_REQUIRED WORK_: Please return each line below that contains the string "horizontal" and copy it in full. Case counts.

_DATA RECORDS_:
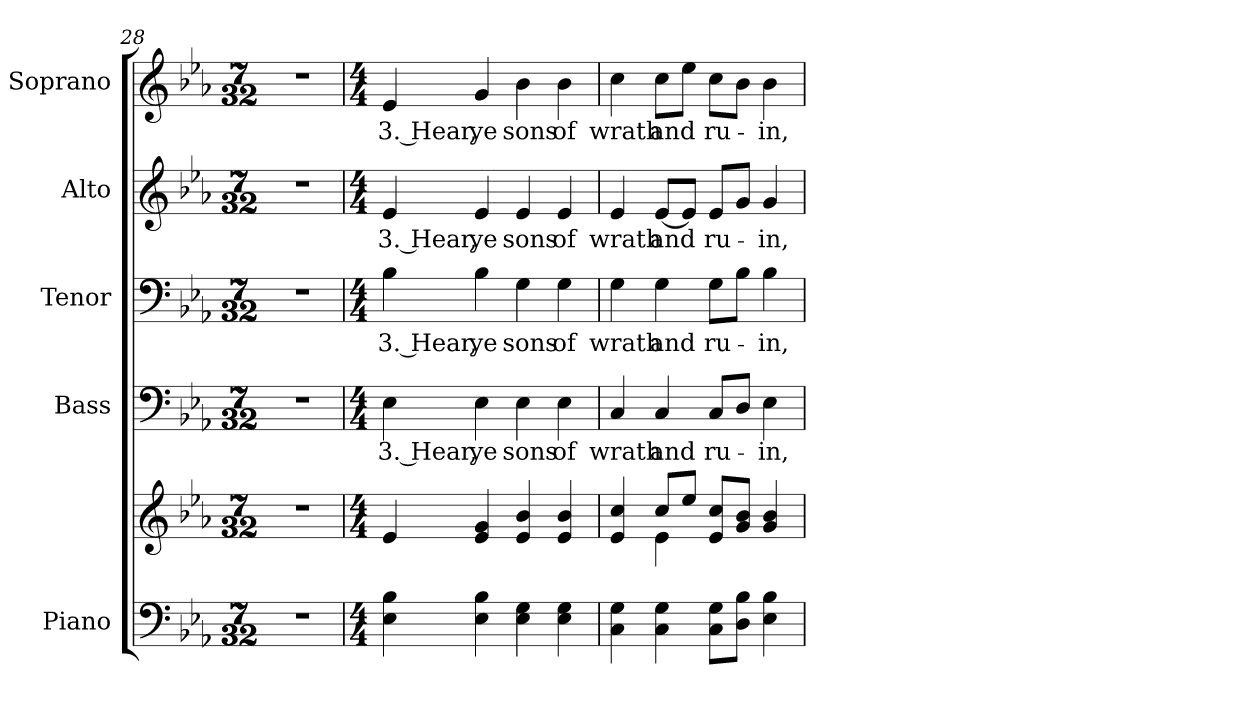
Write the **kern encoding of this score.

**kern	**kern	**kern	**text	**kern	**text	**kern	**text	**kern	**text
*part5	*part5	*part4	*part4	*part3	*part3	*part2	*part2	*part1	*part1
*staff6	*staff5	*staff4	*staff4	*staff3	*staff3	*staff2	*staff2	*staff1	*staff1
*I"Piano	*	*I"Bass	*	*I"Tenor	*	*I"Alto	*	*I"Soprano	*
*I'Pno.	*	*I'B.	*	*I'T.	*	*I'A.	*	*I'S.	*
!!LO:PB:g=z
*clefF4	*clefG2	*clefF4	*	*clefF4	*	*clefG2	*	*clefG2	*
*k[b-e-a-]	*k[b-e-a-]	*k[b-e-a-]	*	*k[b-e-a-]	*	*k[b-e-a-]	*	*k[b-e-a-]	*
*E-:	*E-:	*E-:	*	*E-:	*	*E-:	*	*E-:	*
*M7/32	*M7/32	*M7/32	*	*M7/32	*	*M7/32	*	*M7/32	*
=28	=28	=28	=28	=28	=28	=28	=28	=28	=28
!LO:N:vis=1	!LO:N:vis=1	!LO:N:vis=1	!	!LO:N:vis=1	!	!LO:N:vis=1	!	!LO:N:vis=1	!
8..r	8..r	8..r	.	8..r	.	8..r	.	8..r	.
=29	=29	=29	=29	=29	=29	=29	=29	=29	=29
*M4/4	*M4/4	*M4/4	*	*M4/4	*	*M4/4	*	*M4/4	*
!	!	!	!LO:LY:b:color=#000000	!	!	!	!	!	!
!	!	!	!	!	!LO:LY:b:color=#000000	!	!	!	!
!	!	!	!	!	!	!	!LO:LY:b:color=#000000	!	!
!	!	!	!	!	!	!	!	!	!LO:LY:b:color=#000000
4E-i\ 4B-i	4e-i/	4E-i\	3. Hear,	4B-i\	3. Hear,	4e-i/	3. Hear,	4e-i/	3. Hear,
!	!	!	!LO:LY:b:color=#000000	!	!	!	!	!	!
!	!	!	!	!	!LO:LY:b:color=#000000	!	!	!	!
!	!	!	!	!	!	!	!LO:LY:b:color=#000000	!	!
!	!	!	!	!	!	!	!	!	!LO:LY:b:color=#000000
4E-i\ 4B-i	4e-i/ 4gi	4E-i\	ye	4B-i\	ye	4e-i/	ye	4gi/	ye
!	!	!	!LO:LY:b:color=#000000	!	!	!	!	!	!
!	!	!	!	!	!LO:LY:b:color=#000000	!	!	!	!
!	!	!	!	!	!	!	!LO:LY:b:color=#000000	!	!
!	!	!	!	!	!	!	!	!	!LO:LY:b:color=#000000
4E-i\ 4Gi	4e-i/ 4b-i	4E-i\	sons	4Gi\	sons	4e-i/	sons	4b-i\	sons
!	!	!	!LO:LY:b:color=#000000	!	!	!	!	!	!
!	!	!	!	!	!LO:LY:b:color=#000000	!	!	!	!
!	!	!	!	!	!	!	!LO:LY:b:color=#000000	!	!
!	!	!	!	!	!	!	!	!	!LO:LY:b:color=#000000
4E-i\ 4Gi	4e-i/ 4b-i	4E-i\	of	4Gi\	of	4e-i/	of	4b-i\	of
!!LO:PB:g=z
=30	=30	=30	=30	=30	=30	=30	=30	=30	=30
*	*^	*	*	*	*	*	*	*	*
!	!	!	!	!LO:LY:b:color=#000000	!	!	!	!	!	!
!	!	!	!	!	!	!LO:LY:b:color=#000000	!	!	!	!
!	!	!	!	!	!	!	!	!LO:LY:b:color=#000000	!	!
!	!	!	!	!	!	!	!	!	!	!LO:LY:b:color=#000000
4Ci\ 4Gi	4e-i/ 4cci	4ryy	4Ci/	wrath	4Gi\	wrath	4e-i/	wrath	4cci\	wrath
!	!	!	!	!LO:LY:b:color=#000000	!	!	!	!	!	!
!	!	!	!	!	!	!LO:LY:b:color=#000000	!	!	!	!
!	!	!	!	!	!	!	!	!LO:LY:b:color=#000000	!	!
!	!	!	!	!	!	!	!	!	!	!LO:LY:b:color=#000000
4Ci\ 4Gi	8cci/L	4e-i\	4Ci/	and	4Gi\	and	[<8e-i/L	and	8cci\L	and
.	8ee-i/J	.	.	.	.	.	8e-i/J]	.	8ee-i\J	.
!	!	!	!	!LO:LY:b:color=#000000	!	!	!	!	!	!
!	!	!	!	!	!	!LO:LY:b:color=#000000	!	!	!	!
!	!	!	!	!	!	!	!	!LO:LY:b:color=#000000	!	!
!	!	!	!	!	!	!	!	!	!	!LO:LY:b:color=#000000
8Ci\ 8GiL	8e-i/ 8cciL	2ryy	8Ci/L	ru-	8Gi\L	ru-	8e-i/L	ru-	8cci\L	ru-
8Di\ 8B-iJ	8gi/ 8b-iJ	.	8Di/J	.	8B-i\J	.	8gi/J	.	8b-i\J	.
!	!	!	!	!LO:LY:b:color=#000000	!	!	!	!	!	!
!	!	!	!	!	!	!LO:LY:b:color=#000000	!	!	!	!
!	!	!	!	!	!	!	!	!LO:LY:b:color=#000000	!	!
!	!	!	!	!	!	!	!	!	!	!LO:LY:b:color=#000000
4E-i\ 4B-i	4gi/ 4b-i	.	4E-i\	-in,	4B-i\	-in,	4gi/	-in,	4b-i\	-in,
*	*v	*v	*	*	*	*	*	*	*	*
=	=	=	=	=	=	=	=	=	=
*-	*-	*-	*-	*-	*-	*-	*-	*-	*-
...
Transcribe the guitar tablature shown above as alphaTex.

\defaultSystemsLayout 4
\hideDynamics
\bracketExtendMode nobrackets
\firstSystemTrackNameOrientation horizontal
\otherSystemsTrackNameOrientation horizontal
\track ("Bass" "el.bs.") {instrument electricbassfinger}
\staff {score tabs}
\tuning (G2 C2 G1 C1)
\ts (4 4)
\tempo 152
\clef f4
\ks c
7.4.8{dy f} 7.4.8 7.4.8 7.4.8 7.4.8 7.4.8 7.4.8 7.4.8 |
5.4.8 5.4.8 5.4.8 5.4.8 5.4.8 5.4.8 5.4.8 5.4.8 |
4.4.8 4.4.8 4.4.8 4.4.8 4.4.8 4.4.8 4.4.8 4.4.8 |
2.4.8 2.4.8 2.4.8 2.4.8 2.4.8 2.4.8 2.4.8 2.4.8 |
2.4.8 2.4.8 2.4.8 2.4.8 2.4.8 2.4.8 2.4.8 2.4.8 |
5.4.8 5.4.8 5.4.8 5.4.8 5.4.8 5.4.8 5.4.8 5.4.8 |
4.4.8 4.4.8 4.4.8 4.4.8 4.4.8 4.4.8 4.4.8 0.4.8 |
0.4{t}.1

_EXERCISE RESPONSE_:
\firstSystemTrackNameOrientation horizontal
\otherSystemsTrackNameOrientation horizontal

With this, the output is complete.